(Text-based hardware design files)

↓

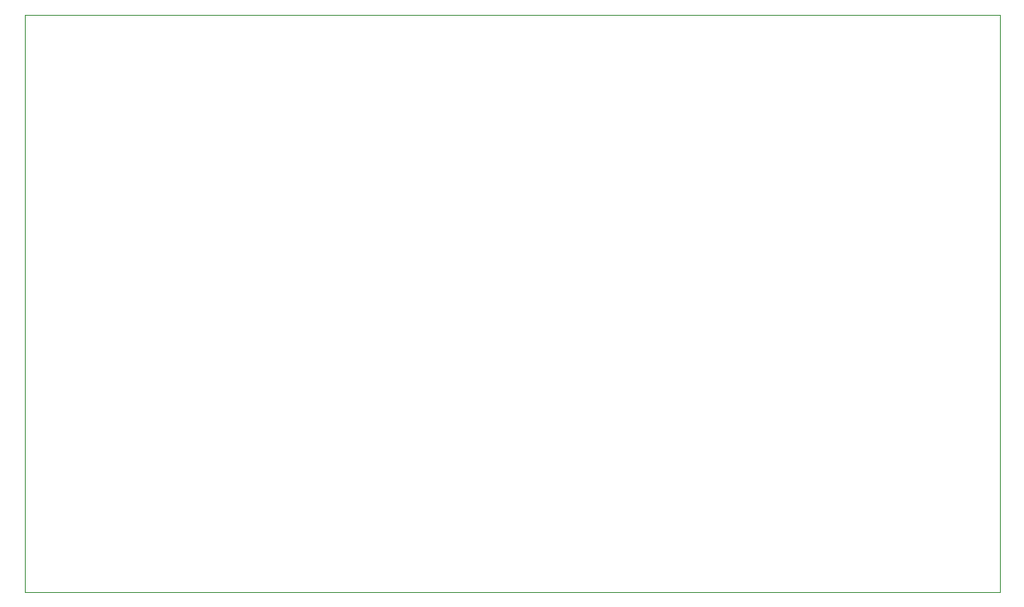
<source format=gbr>
G04 #@! TF.GenerationSoftware,KiCad,Pcbnew,(5.1.4-0-10_14)*
G04 #@! TF.CreationDate,2020-03-08T23:29:59-07:00*
G04 #@! TF.ProjectId,data-register-bank,64617461-2d72-4656-9769-737465722d62,rev?*
G04 #@! TF.SameCoordinates,Original*
G04 #@! TF.FileFunction,Profile,NP*
%FSLAX46Y46*%
G04 Gerber Fmt 4.6, Leading zero omitted, Abs format (unit mm)*
G04 Created by KiCad (PCBNEW (5.1.4-0-10_14)) date 2020-03-08 23:29:59*
%MOMM*%
%LPD*%
G04 APERTURE LIST*
%ADD10C,0.050000*%
G04 APERTURE END LIST*
D10*
X49568100Y-128346200D02*
X49631600Y-187325000D01*
X149123400Y-128295400D02*
X49568100Y-128346200D01*
X149123400Y-187350400D02*
X149123400Y-128295400D01*
X49631600Y-187325000D02*
X149123400Y-187350400D01*
M02*

</source>
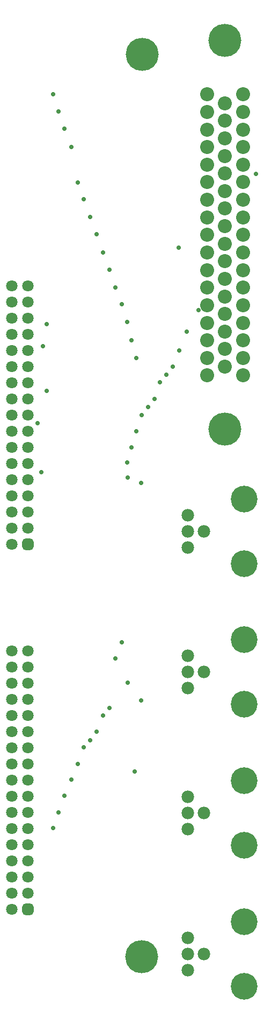
<source format=gts>
G04*
G04 #@! TF.GenerationSoftware,Altium Limited,Altium Designer,24.3.1 (35)*
G04*
G04 Layer_Color=8388736*
%FSLAX25Y25*%
%MOIN*%
G70*
G04*
G04 #@! TF.SameCoordinates,F9B35F18-39F2-4BAC-A9EF-380DD9FA1C01*
G04*
G04*
G04 #@! TF.FilePolarity,Negative*
G04*
G01*
G75*
%ADD13C,0.20485*%
%ADD14C,0.07800*%
%ADD15C,0.16548*%
%ADD16C,0.07099*%
G04:AMPARAMS|DCode=17|XSize=70.99mil|YSize=70.99mil|CornerRadius=19.75mil|HoleSize=0mil|Usage=FLASHONLY|Rotation=90.000|XOffset=0mil|YOffset=0mil|HoleType=Round|Shape=RoundedRectangle|*
%AMROUNDEDRECTD17*
21,1,0.07099,0.03150,0,0,90.0*
21,1,0.03150,0.07099,0,0,90.0*
1,1,0.03950,0.01575,0.01575*
1,1,0.03950,0.01575,-0.01575*
1,1,0.03950,-0.01575,-0.01575*
1,1,0.03950,-0.01575,0.01575*
%
%ADD17ROUNDEDRECTD17*%
%ADD18C,0.08674*%
%ADD19C,0.02769*%
D13*
X87008Y45669D02*
D03*
X87508Y604224D02*
D03*
X138819Y612795D02*
D03*
Y372244D02*
D03*
D14*
X115787Y221811D02*
D03*
Y231811D02*
D03*
Y211811D02*
D03*
X125787Y221811D02*
D03*
X115787Y309055D02*
D03*
Y319055D02*
D03*
Y299055D02*
D03*
X125787Y309055D02*
D03*
X115787Y134567D02*
D03*
Y144567D02*
D03*
Y124567D02*
D03*
X125787Y134567D02*
D03*
X115787Y47323D02*
D03*
Y57323D02*
D03*
Y37323D02*
D03*
X125787Y47323D02*
D03*
D15*
X150787Y241811D02*
D03*
Y201811D02*
D03*
Y329055D02*
D03*
Y289055D02*
D03*
Y154567D02*
D03*
Y114567D02*
D03*
Y67323D02*
D03*
Y27323D02*
D03*
D16*
X6500Y401000D02*
D03*
Y391000D02*
D03*
X16500Y401000D02*
D03*
Y391000D02*
D03*
X6500Y381000D02*
D03*
Y371000D02*
D03*
X16500Y381000D02*
D03*
Y371000D02*
D03*
X6500Y301000D02*
D03*
X16500Y311000D02*
D03*
X6500D02*
D03*
X16500Y321000D02*
D03*
X6500D02*
D03*
X16500Y331000D02*
D03*
X6500D02*
D03*
X16500Y341000D02*
D03*
Y351000D02*
D03*
X6500Y341000D02*
D03*
Y351000D02*
D03*
X16500Y361000D02*
D03*
X6500D02*
D03*
X16500Y411000D02*
D03*
X6500D02*
D03*
X16500Y421000D02*
D03*
Y431000D02*
D03*
Y441000D02*
D03*
Y451000D02*
D03*
Y461000D02*
D03*
X6500Y421000D02*
D03*
Y431000D02*
D03*
Y441000D02*
D03*
Y451000D02*
D03*
Y461000D02*
D03*
Y175000D02*
D03*
Y165000D02*
D03*
X16500Y175000D02*
D03*
Y165000D02*
D03*
X6500Y155000D02*
D03*
Y145000D02*
D03*
X16500Y155000D02*
D03*
Y145000D02*
D03*
X6500Y75000D02*
D03*
X16500Y85000D02*
D03*
X6500D02*
D03*
X16500Y95000D02*
D03*
X6500D02*
D03*
X16500Y105000D02*
D03*
X6500D02*
D03*
X16500Y115000D02*
D03*
Y125000D02*
D03*
X6500Y115000D02*
D03*
Y125000D02*
D03*
X16500Y135000D02*
D03*
X6500D02*
D03*
X16500Y185000D02*
D03*
X6500D02*
D03*
X16500Y195000D02*
D03*
Y205000D02*
D03*
Y215000D02*
D03*
Y225000D02*
D03*
Y235000D02*
D03*
X6500Y195000D02*
D03*
Y205000D02*
D03*
Y215000D02*
D03*
Y225000D02*
D03*
Y235000D02*
D03*
D17*
X16500Y301000D02*
D03*
Y75000D02*
D03*
D18*
X127638Y579528D02*
D03*
Y568622D02*
D03*
Y557717D02*
D03*
Y546929D02*
D03*
Y536024D02*
D03*
Y525118D02*
D03*
Y514331D02*
D03*
Y503425D02*
D03*
Y492520D02*
D03*
X138819Y487008D02*
D03*
Y476221D02*
D03*
Y465315D02*
D03*
Y454409D02*
D03*
Y443622D02*
D03*
Y432717D02*
D03*
Y421811D02*
D03*
Y411024D02*
D03*
Y498032D02*
D03*
Y508819D02*
D03*
Y519724D02*
D03*
Y530630D02*
D03*
Y541417D02*
D03*
Y552323D02*
D03*
Y563228D02*
D03*
Y574016D02*
D03*
X127638Y405512D02*
D03*
Y416417D02*
D03*
Y427323D02*
D03*
Y438110D02*
D03*
Y449016D02*
D03*
Y459921D02*
D03*
Y470709D02*
D03*
Y481614D02*
D03*
X150000Y405512D02*
D03*
Y416417D02*
D03*
Y427323D02*
D03*
Y438110D02*
D03*
Y449016D02*
D03*
Y459921D02*
D03*
Y470709D02*
D03*
Y481614D02*
D03*
Y492520D02*
D03*
Y579528D02*
D03*
Y568622D02*
D03*
Y557717D02*
D03*
Y546929D02*
D03*
Y536024D02*
D03*
Y525118D02*
D03*
Y514331D02*
D03*
Y503425D02*
D03*
D19*
X22441Y375984D02*
D03*
X27953Y437402D02*
D03*
X86614Y204331D02*
D03*
Y338976D02*
D03*
X157874Y530315D02*
D03*
X82677Y160236D02*
D03*
X106299Y411024D02*
D03*
X102362Y405905D02*
D03*
X94882Y390945D02*
D03*
X98425Y401181D02*
D03*
X110236Y420866D02*
D03*
X77953Y351575D02*
D03*
X122505Y446063D02*
D03*
X59055Y492913D02*
D03*
X78347Y215354D02*
D03*
Y342126D02*
D03*
X24803Y345669D02*
D03*
X27953Y396063D02*
D03*
X25591Y423622D02*
D03*
X74803Y449606D02*
D03*
Y240158D02*
D03*
X70866Y459842D02*
D03*
Y230315D02*
D03*
X62992Y194882D02*
D03*
X51181Y514567D02*
D03*
X55118Y503543D02*
D03*
X62992Y481496D02*
D03*
X66929Y470866D02*
D03*
X47244Y524803D02*
D03*
X66929Y199606D02*
D03*
X59055Y185039D02*
D03*
X55118Y179528D02*
D03*
X51181Y175197D02*
D03*
X47244Y164961D02*
D03*
X43307Y546850D02*
D03*
Y155118D02*
D03*
X38976Y558268D02*
D03*
Y145276D02*
D03*
X35433Y568898D02*
D03*
Y135039D02*
D03*
X31890Y579528D02*
D03*
Y125197D02*
D03*
X114961Y432677D02*
D03*
X110117Y484539D02*
D03*
X90945Y385827D02*
D03*
X87008Y381102D02*
D03*
X83858Y416142D02*
D03*
Y370866D02*
D03*
X80709Y427165D02*
D03*
Y361024D02*
D03*
X77953Y438583D02*
D03*
M02*

</source>
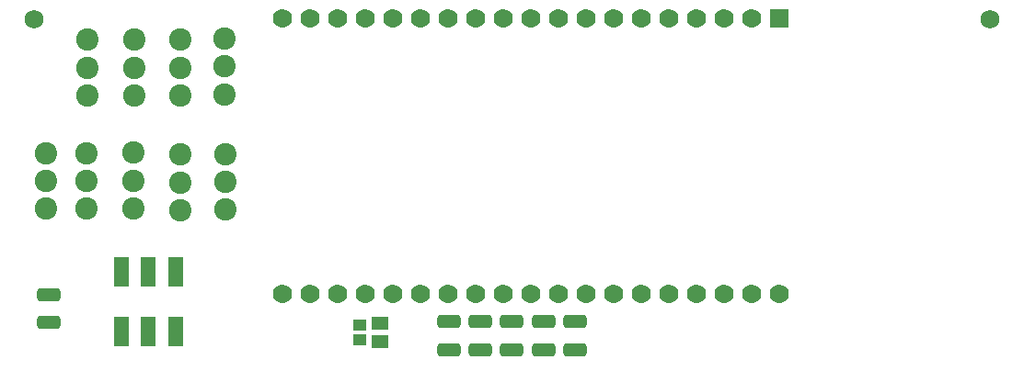
<source format=gts>
G04*
G04 #@! TF.GenerationSoftware,Altium Limited,Altium Designer,22.5.1 (42)*
G04*
G04 Layer_Color=8388736*
%FSLAX44Y44*%
%MOMM*%
G71*
G04*
G04 #@! TF.SameCoordinates,CACD2641-2831-44B8-A32A-C0E418E96BB6*
G04*
G04*
G04 #@! TF.FilePolarity,Negative*
G04*
G01*
G75*
%ADD19R,1.4032X2.7032*%
%ADD20R,1.2032X1.1032*%
G04:AMPARAMS|DCode=21|XSize=1.2032mm|YSize=2.2032mm|CornerRadius=0.3516mm|HoleSize=0mm|Usage=FLASHONLY|Rotation=270.000|XOffset=0mm|YOffset=0mm|HoleType=Round|Shape=RoundedRectangle|*
%AMROUNDEDRECTD21*
21,1,1.2032,1.5000,0,0,270.0*
21,1,0.5000,2.2032,0,0,270.0*
1,1,0.7032,-0.7500,-0.2500*
1,1,0.7032,-0.7500,0.2500*
1,1,0.7032,0.7500,0.2500*
1,1,0.7032,0.7500,-0.2500*
%
%ADD21ROUNDEDRECTD21*%
%ADD22R,1.6032X1.2032*%
%ADD23C,2.0632*%
%ADD24R,1.7632X1.7632*%
%ADD25C,1.7632*%
%ADD26C,1.7272*%
D19*
X593490Y610040D02*
D03*
X618490D02*
D03*
X643490D02*
D03*
Y665040D02*
D03*
X618490D02*
D03*
X593490D02*
D03*
D20*
X812751Y616100D02*
D03*
Y603100D02*
D03*
D21*
X1010935Y593467D02*
D03*
X1010920Y619347D02*
D03*
X982042Y593467D02*
D03*
X982028Y619347D02*
D03*
X953135D02*
D03*
X953150Y593467D02*
D03*
X924242Y619347D02*
D03*
X924258Y593467D02*
D03*
X895350Y619347D02*
D03*
X895365Y593467D02*
D03*
X527050Y618490D02*
D03*
X527035Y644370D02*
D03*
D22*
X831930Y601100D02*
D03*
Y618100D02*
D03*
D23*
X604520Y775200D02*
D03*
Y749550D02*
D03*
Y723900D02*
D03*
X561340Y774950D02*
D03*
Y723650D02*
D03*
Y749300D02*
D03*
X524510Y774950D02*
D03*
Y723650D02*
D03*
Y749300D02*
D03*
X688340Y829060D02*
D03*
Y880360D02*
D03*
Y854710D02*
D03*
X689610Y773930D02*
D03*
Y748280D02*
D03*
Y722630D02*
D03*
X647700Y773510D02*
D03*
Y747860D02*
D03*
Y722210D02*
D03*
Y828040D02*
D03*
Y879340D02*
D03*
Y853690D02*
D03*
X605790Y828040D02*
D03*
Y853690D02*
D03*
Y879340D02*
D03*
X562610Y828040D02*
D03*
Y853690D02*
D03*
Y879340D02*
D03*
D24*
X1198880Y899160D02*
D03*
D25*
X1173480D02*
D03*
X741680D02*
D03*
X1148080D02*
D03*
X1122680D02*
D03*
X1097280D02*
D03*
X1071880D02*
D03*
X1046480D02*
D03*
X1021080D02*
D03*
X995680D02*
D03*
X970280D02*
D03*
X944880D02*
D03*
X919480D02*
D03*
X894080D02*
D03*
X868680D02*
D03*
X843280D02*
D03*
X817880D02*
D03*
X792480D02*
D03*
X767080D02*
D03*
X1198880Y645160D02*
D03*
X1173480D02*
D03*
X1148080D02*
D03*
X1122680D02*
D03*
X1097280D02*
D03*
X1071880D02*
D03*
X1046480D02*
D03*
X1021080D02*
D03*
X995680D02*
D03*
X970280D02*
D03*
X944880D02*
D03*
X919480D02*
D03*
X894080D02*
D03*
X868680D02*
D03*
X843280D02*
D03*
X817880D02*
D03*
X792480D02*
D03*
X767080D02*
D03*
X741680D02*
D03*
D26*
X1393190Y897890D02*
D03*
X513080D02*
D03*
M02*

</source>
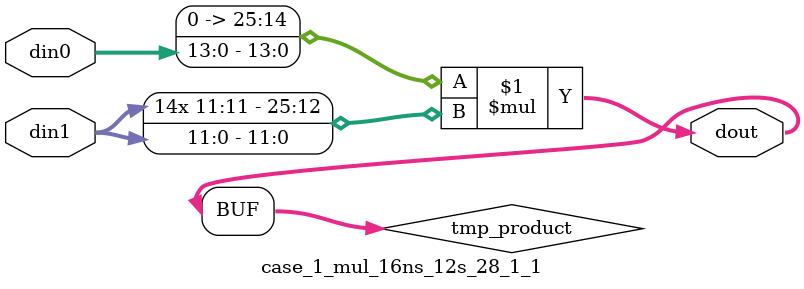
<source format=v>

`timescale 1 ns / 1 ps

 (* use_dsp = "no" *)  module case_1_mul_16ns_12s_28_1_1(din0, din1, dout);
parameter ID = 1;
parameter NUM_STAGE = 0;
parameter din0_WIDTH = 14;
parameter din1_WIDTH = 12;
parameter dout_WIDTH = 26;

input [din0_WIDTH - 1 : 0] din0; 
input [din1_WIDTH - 1 : 0] din1; 
output [dout_WIDTH - 1 : 0] dout;

wire signed [dout_WIDTH - 1 : 0] tmp_product;

























assign tmp_product = $signed({1'b0, din0}) * $signed(din1);










assign dout = tmp_product;





















endmodule

</source>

↑

TASK BRIEF.
Give the lines exactly, from the first line of the entries to the line with "X49568100Y-128346200D02*", both ends included. Skip the pictures.

RESPONSE.
<source format=gbr>
G04 #@! TF.GenerationSoftware,KiCad,Pcbnew,(5.1.4-0-10_14)*
G04 #@! TF.CreationDate,2020-03-08T23:29:59-07:00*
G04 #@! TF.ProjectId,data-register-bank,64617461-2d72-4656-9769-737465722d62,rev?*
G04 #@! TF.SameCoordinates,Original*
G04 #@! TF.FileFunction,Profile,NP*
%FSLAX46Y46*%
G04 Gerber Fmt 4.6, Leading zero omitted, Abs format (unit mm)*
G04 Created by KiCad (PCBNEW (5.1.4-0-10_14)) date 2020-03-08 23:29:59*
%MOMM*%
%LPD*%
G04 APERTURE LIST*
%ADD10C,0.050000*%
G04 APERTURE END LIST*
D10*
X49568100Y-128346200D02*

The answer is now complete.